Horne also singled out Iran, saying it is "almost certainly" using cyber activity to support repression of British individuals on UK streets. The NCSC has warned of increased targeted attacks against individuals via social media messaging apps. Riley called Iran "the shifting piece," pointing to Handala wiper activity in March that compromised Stryker's Microsoft Intune environment and remotely wiped devices at a key UK NHS supplier as evidence of the direction of travel, and warned organizations should expect more direct Iranian or Iran-aligned targeting "in the months ahead."

AI and frontier models changing the vulnerability landscape

The arrival of frontier AI models is a central concern. The release of Anthropic’s Claude Mythos model — described in the source as promising to identify and fix software vulnerabilities at speed — prompted the UK government to send an open letter to business leaders urging planning for rapid growth in such AI models over the next year and calling for cyber hygiene measures.

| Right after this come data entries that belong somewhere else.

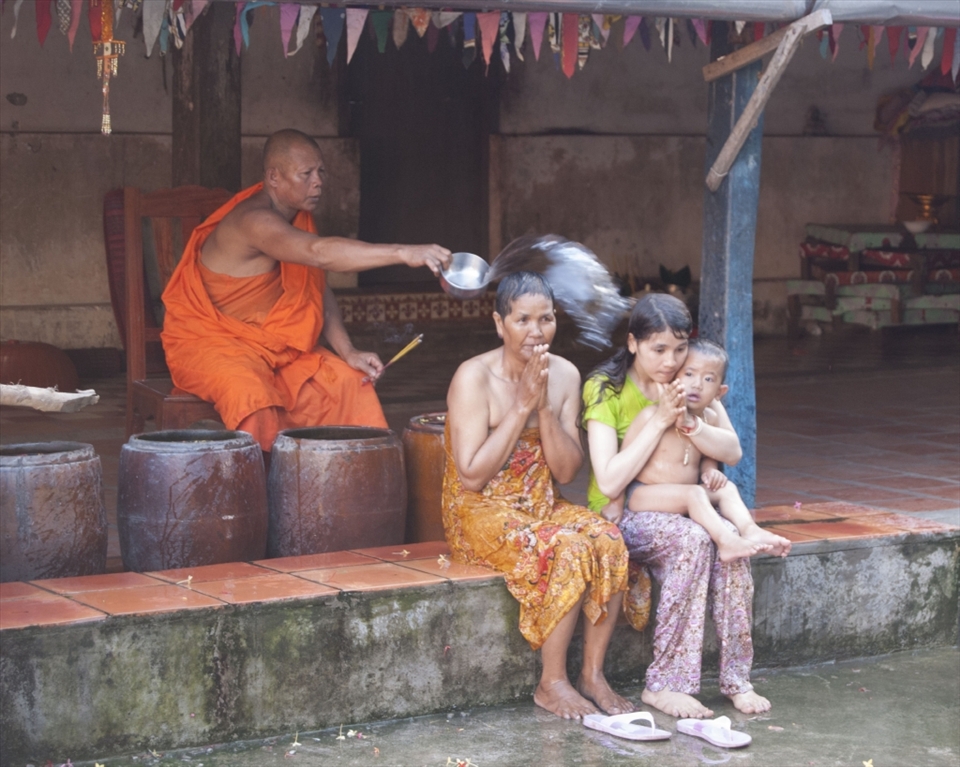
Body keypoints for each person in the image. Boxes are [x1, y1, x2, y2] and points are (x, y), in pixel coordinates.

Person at [161, 129, 451, 451]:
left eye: (321, 171)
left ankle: (346, 484)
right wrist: (401, 253)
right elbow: (319, 253)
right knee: (252, 396)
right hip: (212, 344)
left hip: (273, 347)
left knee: (349, 383)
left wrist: (348, 351)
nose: (318, 182)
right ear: (274, 177)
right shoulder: (253, 221)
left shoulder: (296, 218)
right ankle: (269, 487)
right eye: (306, 174)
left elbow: (315, 289)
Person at [442, 272, 631, 720]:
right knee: (564, 548)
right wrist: (522, 404)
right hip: (479, 511)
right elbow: (470, 476)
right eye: (522, 320)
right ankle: (552, 683)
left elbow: (566, 469)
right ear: (499, 324)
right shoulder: (473, 377)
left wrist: (544, 405)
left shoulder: (563, 374)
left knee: (607, 538)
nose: (535, 331)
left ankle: (592, 674)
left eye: (545, 319)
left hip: (542, 503)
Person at [583, 292, 771, 719]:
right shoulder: (606, 387)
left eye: (680, 348)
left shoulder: (690, 381)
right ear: (633, 343)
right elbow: (611, 480)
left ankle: (737, 678)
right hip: (624, 510)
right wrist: (664, 420)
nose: (670, 361)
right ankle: (667, 684)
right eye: (659, 349)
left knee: (732, 547)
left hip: (686, 504)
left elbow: (732, 448)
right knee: (693, 539)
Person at [616, 338, 791, 561]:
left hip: (683, 496)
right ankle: (725, 541)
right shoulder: (652, 416)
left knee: (726, 488)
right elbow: (624, 462)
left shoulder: (710, 418)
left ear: (720, 391)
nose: (697, 384)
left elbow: (709, 455)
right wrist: (615, 502)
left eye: (708, 379)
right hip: (644, 494)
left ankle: (750, 530)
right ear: (673, 379)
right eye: (689, 374)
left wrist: (710, 471)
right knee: (695, 493)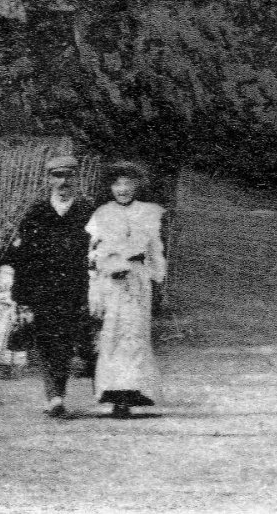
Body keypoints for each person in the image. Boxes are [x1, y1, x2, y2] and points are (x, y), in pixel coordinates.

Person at [0, 155, 96, 418]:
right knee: (47, 342)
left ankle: (75, 394)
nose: (63, 182)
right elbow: (22, 256)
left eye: (69, 176)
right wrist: (21, 297)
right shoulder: (36, 212)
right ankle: (55, 396)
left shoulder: (88, 211)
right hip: (43, 289)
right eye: (58, 176)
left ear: (77, 179)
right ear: (49, 180)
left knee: (73, 341)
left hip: (78, 288)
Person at [86, 161, 167, 419]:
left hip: (138, 280)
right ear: (110, 187)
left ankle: (136, 391)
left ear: (137, 186)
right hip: (112, 281)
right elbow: (93, 252)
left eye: (128, 183)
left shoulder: (149, 212)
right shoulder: (102, 214)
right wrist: (102, 274)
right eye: (117, 183)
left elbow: (155, 248)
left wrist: (157, 276)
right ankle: (114, 393)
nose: (123, 189)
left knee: (136, 333)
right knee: (112, 334)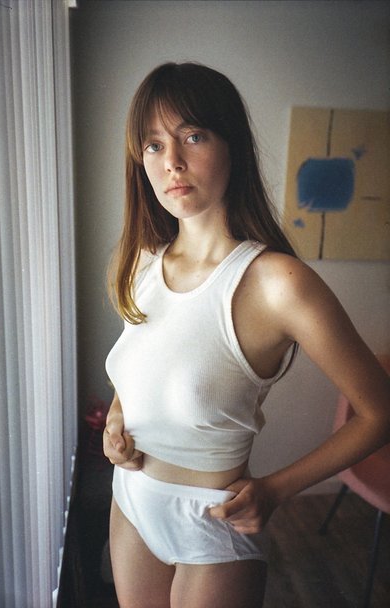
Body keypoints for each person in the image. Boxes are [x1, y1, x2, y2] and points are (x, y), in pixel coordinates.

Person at [103, 62, 390, 608]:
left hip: (214, 522)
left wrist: (277, 490)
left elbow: (380, 412)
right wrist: (117, 420)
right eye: (154, 145)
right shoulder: (142, 263)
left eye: (193, 136)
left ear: (232, 145)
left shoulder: (278, 283)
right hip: (131, 502)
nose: (172, 162)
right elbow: (138, 368)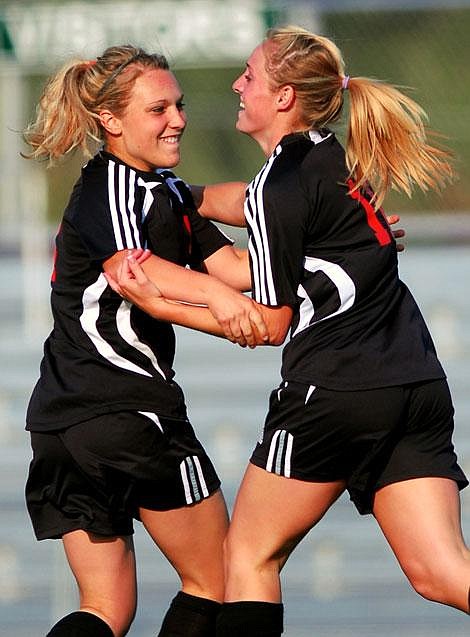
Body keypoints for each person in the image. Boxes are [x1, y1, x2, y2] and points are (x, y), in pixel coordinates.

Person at [108, 26, 470, 637]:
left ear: (283, 98)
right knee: (441, 571)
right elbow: (241, 201)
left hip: (335, 391)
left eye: (249, 76)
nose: (236, 85)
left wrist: (161, 302)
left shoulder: (284, 184)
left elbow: (271, 325)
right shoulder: (331, 158)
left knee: (247, 559)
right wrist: (182, 195)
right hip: (415, 385)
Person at [22, 44, 271, 637]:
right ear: (110, 120)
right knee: (221, 581)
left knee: (105, 608)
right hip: (126, 410)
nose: (178, 119)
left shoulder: (162, 189)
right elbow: (137, 270)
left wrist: (323, 237)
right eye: (158, 109)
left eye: (179, 106)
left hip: (64, 424)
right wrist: (221, 303)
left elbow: (232, 263)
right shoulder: (112, 187)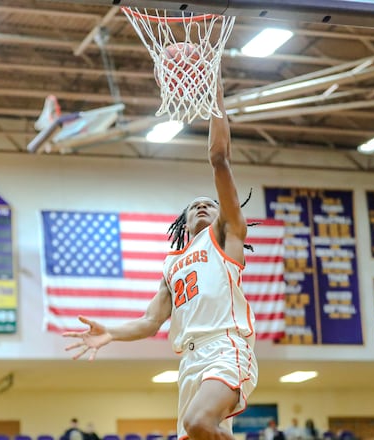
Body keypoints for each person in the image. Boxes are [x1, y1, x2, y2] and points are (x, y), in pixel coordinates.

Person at [63, 76, 258, 440]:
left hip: (225, 346)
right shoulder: (172, 265)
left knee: (198, 423)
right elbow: (152, 321)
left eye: (210, 203)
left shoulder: (227, 238)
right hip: (189, 361)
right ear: (183, 222)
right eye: (194, 205)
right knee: (198, 430)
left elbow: (219, 158)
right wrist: (110, 333)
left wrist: (214, 95)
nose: (202, 204)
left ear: (222, 214)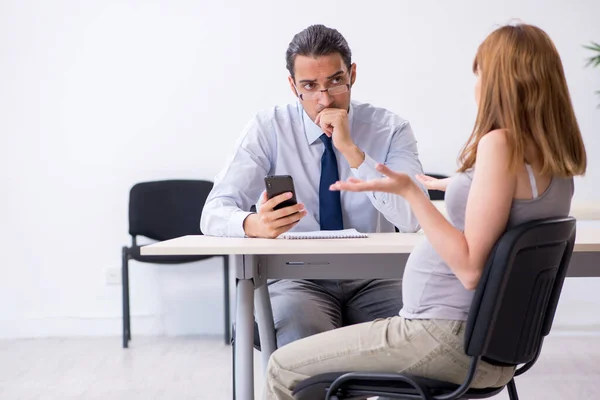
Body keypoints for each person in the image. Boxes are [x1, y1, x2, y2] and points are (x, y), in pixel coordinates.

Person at [263, 22, 587, 399]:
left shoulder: (499, 144)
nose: (477, 85)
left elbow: (469, 269)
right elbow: (512, 204)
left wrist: (412, 194)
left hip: (441, 333)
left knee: (283, 365)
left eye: (480, 73)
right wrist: (463, 185)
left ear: (502, 80)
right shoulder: (555, 161)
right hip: (491, 345)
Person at [200, 24, 428, 348]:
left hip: (375, 277)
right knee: (304, 346)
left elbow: (411, 218)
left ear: (352, 74)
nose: (324, 99)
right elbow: (213, 211)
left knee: (420, 341)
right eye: (310, 86)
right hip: (298, 279)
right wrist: (254, 224)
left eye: (336, 81)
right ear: (293, 86)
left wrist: (353, 152)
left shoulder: (391, 130)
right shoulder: (268, 129)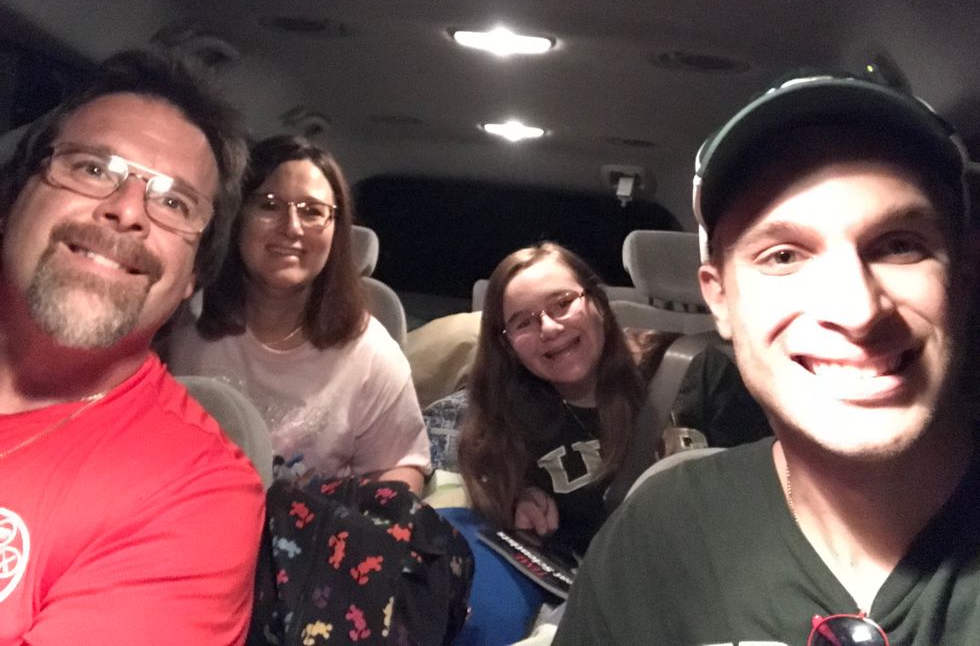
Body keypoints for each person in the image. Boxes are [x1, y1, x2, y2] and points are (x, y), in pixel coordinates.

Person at [554, 72, 980, 645]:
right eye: (783, 256)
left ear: (965, 276)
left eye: (899, 245)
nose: (857, 311)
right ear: (720, 300)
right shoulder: (655, 540)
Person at [0, 49, 264, 644]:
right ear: (15, 197)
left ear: (193, 275)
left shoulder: (199, 494)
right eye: (94, 169)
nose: (126, 211)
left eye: (174, 203)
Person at [166, 134, 429, 493]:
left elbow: (402, 466)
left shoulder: (371, 354)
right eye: (269, 205)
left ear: (336, 231)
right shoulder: (180, 325)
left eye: (312, 211)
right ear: (238, 216)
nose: (292, 227)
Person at [458, 242, 671, 556]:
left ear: (597, 302)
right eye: (523, 322)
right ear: (507, 347)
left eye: (562, 303)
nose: (549, 328)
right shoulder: (510, 427)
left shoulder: (691, 370)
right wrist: (517, 507)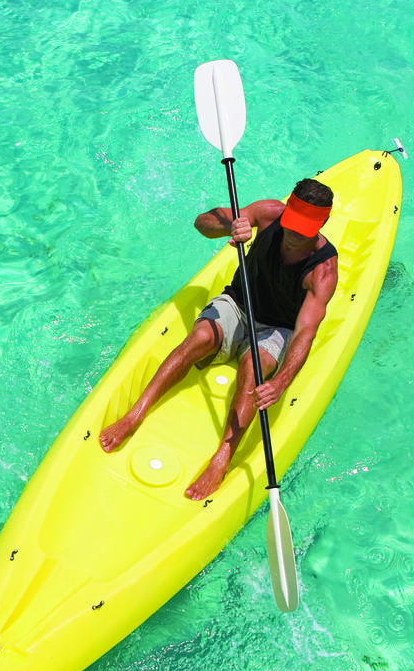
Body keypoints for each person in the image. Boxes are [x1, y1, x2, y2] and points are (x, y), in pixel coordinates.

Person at [99, 178, 338, 500]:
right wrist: (230, 227)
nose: (294, 234)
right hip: (238, 304)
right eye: (291, 224)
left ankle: (223, 455)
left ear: (322, 223)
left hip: (278, 328)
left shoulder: (322, 271)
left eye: (305, 229)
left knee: (253, 367)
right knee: (199, 336)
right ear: (286, 212)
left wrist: (282, 381)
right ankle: (135, 413)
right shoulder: (268, 213)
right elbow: (202, 223)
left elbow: (306, 331)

Horne said "Frontier AI is rapidly enabling discovery and exploitation of existing vulnerabilities at scale," and Rob Demain, CEO of e2e-assure, warned zero-day attacks are becoming more common across all business sizes as a result. Despite the AI-driven change, Demain stressed that "basics such as full visibility across all environments, 24/7 monitoring, and correct technological configuration" remain among the easiest ways to stay a hard target.

UK preparedness: culture, skills and basic controls

Industry leaders at CYBERUK warned preparedness is uneven. Anthony Young, CEO of Bridewell, said most businesses are "not well prepared," struggling to implement basic controls and to achieve full visibility across their estates while security budgets are being squeezed. Horne urged a "cultural shift" so everyone — whether on the board or the IT help desk — is part of the cybersecurity mission. Young told Infosecurity that executives must "stand up" and invest for the long term, and that if a nation state launched a sustained attack on the UK today he would be "very worried." Demain cautioned that if organizations do not evolve how they detect and respond over the next 12 months they risk becoming "significantly under prepared."

GTIG’s Collier argued the most critical change for cybersecurity leaders is a move from a prevention-only mindset to a resilience mindset: "Organizations have to assume adversaries can gain initial access and focus on making their environment as difficult as possible for intruders to navigate."

What this means for technologists, policymakers, and affected enterprises

  • Technologists and security teams should assume AI will accelerate discovery of vulnerabilities and therefore prioritize detection, response and resilience measures, including continuous visibility and 24/7 monitoring, as recommended by industry speakers.
  • Policymakers and regulators will need to sustain cross-agency collaboration: the NCSC’s August 2025 advisory was coordinated with twelve allied agencies, illustrating the international dimension of attribution and response.
  • Affected enterprises and procurement leaders must harden edge infrastructure and supply chains — the March Handala incident that affected Stryker’s Microsoft Intune environment and a UK NHS supplier shows how vendor and configuration weaknesses can cascade into operational impact.

The NCSC’s warning at CYBERUK frames a simple but stark reality: nation-state actors with different aims are operating at scale and frontier AI is lowering the cost and speed of exploitation, while many UK organisations remain short on basics and cultural readiness. The immediate challenge is not a single new technology or a lone adversary but the combination — policy, people and platform — that will determine whether the coming period of "tumultuous uncertainty" becomes manageable or calamitous.